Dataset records
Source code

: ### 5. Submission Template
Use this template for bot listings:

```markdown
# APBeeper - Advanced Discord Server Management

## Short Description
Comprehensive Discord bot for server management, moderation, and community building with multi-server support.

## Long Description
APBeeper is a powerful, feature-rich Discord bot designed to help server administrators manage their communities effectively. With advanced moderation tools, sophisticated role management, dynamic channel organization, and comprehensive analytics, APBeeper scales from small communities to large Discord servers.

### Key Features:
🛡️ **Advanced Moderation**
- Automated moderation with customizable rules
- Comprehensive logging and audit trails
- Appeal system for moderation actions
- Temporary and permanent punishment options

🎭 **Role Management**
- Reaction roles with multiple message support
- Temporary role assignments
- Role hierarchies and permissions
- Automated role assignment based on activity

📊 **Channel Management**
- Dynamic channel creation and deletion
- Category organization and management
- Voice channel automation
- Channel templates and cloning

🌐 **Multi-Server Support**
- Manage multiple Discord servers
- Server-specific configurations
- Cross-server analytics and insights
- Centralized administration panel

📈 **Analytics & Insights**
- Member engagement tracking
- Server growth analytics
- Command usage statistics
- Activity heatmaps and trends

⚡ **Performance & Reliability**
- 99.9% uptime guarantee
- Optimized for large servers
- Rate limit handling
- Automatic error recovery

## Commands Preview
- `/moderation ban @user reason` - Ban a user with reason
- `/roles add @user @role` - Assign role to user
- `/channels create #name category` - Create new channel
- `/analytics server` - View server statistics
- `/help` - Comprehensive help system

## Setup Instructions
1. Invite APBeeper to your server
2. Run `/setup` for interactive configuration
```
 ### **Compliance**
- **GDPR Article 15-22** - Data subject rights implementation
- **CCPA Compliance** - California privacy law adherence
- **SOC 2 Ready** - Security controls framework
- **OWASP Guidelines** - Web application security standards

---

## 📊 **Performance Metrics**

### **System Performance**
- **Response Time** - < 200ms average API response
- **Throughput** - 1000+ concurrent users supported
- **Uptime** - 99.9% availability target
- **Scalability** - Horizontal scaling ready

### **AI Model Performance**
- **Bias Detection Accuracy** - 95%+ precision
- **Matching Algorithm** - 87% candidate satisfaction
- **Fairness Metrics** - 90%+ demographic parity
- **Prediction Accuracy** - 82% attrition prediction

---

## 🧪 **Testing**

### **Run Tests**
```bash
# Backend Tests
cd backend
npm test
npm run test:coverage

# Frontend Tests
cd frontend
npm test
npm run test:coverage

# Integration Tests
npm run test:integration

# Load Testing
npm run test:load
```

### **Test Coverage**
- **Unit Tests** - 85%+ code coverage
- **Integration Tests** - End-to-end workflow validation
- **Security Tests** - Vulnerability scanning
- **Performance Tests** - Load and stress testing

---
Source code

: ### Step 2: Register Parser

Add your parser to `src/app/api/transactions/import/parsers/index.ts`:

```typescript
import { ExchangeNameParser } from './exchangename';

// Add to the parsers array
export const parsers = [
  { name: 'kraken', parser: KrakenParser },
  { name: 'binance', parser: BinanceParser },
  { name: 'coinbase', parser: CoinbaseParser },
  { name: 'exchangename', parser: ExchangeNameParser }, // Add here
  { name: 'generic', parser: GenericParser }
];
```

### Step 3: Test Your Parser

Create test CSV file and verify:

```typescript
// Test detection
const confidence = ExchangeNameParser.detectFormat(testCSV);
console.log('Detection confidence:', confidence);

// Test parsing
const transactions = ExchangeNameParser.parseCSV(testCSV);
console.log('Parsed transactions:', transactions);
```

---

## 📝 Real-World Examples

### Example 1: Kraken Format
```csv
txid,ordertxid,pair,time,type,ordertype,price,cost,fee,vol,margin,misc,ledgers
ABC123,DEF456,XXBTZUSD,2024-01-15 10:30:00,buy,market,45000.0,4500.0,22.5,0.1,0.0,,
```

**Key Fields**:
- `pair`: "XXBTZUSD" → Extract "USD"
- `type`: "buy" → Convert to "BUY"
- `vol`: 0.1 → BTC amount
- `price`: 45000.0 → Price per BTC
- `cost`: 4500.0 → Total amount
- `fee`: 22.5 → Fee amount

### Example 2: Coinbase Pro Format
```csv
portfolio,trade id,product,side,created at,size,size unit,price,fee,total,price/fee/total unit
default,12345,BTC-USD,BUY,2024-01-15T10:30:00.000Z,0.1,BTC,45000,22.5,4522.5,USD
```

*TASK PROMPT*
Using the entries shown above, reproduce verbatim the lines from the line bearing "### Example 1: Kraken Format" to the line bearing "0.1 → BTC amount", inclusive.

*RESPONSE FOR THIS EXERCISE*
### Example 1: Kraken Format
```csv
txid,ordertxid,pair,time,type,ordertype,price,cost,fee,vol,margin,misc,ledgers
ABC123,DEF456,XXBTZUSD,2024-01-15 10:30:00,buy,market,45000.0,4500.0,22.5,0.1,0.0,,
```

**Key Fields**:
- `pair`: "XXBTZUSD" → Extract "USD"
- `type`: "buy" → Convert to "BUY"
- `vol`: 0.1 → BTC amount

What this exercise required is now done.